Britain scrambles against time to woo Scots away from independence

A workman walks past a Scottish saltire in Kilmarnock, Scotland on Sept 3, 2014. The British government is scrambling to respond to a lurch in the opinion polls towards a vote for Scottish independence this month by promising a range of new powe
A workman walks past a Scottish saltire in Kilmarnock, Scotland on Sept 3, 2014. The British government is scrambling to respond to a lurch in the opinion polls towards a vote for Scottish independence this month by promising a range of new powers for Scotland if it chooses to stay within the United Kingdom. -- PHOTO: REUTERS

LONDON (REUTERS) - The British government is scrambling to respond to a lurch in the opinion polls towards a vote for Scottish independence this month by promising a range of new powers for Scotland if it chooses to stay within the United Kingdom.

British finance minister George Osborne said on Sunday that plans would be set out in the coming days to give Scotland more autonomy on tax, spending and welfare if Scots vote against independence in a historic referendum on Sept. 18.

Mr Osborne's comments came after a YouGov poll for the Sunday Times showed supporters of independence had taken their first opinion poll lead since the referendum campaign began.

With less than two weeks to go before the vote, the poll put the "Yes" to independence campaign on 51 per cent and the "No" camp on 49 per cent, overturning a 22-point lead for the unionist position in just a month.

"You will see in the next few days a plan of action to give more powers to Scotland ... Then Scotland will have the best of both worlds. They will both avoid the risks of separation but have more control over their own destiny, which is where I think many Scots want to be," Mr Osborne told the BBC.

"More tax-raising powers, much greater fiscal autonomy ... more control over public expenditure, more control over welfare rates and a host of other changes," he said, adding that the measures were being agreed by all three major parties in the British parliament.

Mr Osborne said the changes would be put into effect the moment there was a 'no' vote in the referendum.
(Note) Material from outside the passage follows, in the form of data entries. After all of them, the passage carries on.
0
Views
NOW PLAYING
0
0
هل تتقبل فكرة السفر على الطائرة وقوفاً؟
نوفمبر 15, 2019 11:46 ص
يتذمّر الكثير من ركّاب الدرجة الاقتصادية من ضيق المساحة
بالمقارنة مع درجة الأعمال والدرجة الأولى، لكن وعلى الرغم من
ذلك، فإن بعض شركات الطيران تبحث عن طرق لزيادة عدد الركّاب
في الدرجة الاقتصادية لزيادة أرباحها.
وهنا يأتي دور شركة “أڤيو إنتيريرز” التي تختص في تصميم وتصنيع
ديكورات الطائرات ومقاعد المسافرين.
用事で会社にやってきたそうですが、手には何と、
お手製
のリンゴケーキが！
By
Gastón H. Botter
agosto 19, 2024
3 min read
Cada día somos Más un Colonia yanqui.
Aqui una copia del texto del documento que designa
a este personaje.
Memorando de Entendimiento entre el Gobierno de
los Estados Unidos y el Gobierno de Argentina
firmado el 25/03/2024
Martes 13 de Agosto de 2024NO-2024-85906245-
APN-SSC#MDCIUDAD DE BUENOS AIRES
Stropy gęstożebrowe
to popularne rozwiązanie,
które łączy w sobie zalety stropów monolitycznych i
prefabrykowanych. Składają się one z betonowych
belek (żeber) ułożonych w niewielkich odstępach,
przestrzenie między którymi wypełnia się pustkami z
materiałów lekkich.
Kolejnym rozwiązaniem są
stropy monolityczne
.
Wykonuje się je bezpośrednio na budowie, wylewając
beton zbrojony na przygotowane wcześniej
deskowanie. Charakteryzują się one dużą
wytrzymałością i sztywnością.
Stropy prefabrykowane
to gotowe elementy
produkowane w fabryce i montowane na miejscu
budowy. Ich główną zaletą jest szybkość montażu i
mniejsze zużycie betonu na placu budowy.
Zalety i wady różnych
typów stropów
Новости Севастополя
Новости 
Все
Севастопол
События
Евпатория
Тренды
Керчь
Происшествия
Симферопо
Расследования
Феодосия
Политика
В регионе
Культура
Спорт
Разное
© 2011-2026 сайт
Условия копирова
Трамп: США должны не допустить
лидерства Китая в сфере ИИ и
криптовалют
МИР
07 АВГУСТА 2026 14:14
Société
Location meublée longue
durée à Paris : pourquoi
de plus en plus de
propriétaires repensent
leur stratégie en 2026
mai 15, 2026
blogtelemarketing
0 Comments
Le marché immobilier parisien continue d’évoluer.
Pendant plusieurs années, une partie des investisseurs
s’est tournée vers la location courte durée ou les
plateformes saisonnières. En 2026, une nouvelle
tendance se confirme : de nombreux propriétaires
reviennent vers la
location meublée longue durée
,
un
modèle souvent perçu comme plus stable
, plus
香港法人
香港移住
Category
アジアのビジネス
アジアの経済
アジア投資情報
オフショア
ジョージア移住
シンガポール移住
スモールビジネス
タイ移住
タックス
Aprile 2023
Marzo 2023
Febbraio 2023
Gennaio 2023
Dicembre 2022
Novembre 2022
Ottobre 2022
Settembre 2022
Ms Nicola Sturgeon, deputy leader of the pro-independence Scottish National Party, welcomed the poll as a "very significant moment" in the campaign and rejected the talk of more devolved powers for Scotland.

"I don't think people are going to take this seriously. If the other parties had been serious about more powers, then something concrete would have been put forward before now," she told Sky news.